_Records for this task_
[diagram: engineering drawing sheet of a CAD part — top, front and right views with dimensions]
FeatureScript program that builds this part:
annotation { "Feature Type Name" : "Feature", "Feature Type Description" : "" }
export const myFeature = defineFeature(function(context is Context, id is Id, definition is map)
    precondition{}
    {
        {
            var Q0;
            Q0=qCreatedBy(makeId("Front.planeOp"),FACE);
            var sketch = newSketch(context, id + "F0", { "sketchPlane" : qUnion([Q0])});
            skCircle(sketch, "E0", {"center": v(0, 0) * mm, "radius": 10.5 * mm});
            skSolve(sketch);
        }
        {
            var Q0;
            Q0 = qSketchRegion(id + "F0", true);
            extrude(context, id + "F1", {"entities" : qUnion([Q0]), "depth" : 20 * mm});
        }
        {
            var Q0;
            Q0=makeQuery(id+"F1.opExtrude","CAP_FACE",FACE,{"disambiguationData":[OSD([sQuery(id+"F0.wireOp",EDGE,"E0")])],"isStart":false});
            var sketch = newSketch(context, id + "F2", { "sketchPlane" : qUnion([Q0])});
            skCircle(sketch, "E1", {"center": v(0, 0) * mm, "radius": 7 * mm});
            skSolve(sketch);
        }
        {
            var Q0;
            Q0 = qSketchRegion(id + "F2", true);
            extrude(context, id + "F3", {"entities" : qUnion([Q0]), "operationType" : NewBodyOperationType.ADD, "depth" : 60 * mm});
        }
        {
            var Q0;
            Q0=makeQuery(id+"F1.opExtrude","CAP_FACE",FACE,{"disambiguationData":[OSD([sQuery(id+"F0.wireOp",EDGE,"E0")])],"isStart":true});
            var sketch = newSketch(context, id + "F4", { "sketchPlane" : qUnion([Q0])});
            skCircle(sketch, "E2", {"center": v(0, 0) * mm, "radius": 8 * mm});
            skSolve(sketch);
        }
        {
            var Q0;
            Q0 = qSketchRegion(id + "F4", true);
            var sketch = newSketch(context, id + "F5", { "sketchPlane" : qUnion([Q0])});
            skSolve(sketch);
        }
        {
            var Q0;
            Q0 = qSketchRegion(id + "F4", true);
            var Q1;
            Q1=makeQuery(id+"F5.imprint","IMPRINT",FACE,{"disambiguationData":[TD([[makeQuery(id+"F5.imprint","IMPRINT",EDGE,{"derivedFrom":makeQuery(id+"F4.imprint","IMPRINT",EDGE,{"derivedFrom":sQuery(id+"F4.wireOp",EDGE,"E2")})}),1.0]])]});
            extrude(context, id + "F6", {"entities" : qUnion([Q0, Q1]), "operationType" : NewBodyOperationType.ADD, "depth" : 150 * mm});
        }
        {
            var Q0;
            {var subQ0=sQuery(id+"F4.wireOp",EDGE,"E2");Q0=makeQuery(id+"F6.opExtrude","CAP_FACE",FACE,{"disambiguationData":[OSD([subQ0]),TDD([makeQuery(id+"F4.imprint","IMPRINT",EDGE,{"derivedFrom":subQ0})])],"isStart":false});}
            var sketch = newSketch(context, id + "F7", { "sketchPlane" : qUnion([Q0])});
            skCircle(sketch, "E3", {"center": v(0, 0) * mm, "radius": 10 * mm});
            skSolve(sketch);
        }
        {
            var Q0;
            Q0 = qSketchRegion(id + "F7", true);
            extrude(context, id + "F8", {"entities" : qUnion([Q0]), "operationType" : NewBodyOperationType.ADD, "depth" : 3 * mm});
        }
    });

_What you should do_
Collect each line above that contains the string "qSketchRegion", and copy those lines. Case counts when matching.

_Written answer_
            Q0 = qSketchRegion(id + "F0", true);
            Q0 = qSketchRegion(id + "F2", true);
            Q0 = qSketchRegion(id + "F4", true);
            Q0 = qSketchRegion(id + "F4", true);
            Q0 = qSketchRegion(id + "F7", true);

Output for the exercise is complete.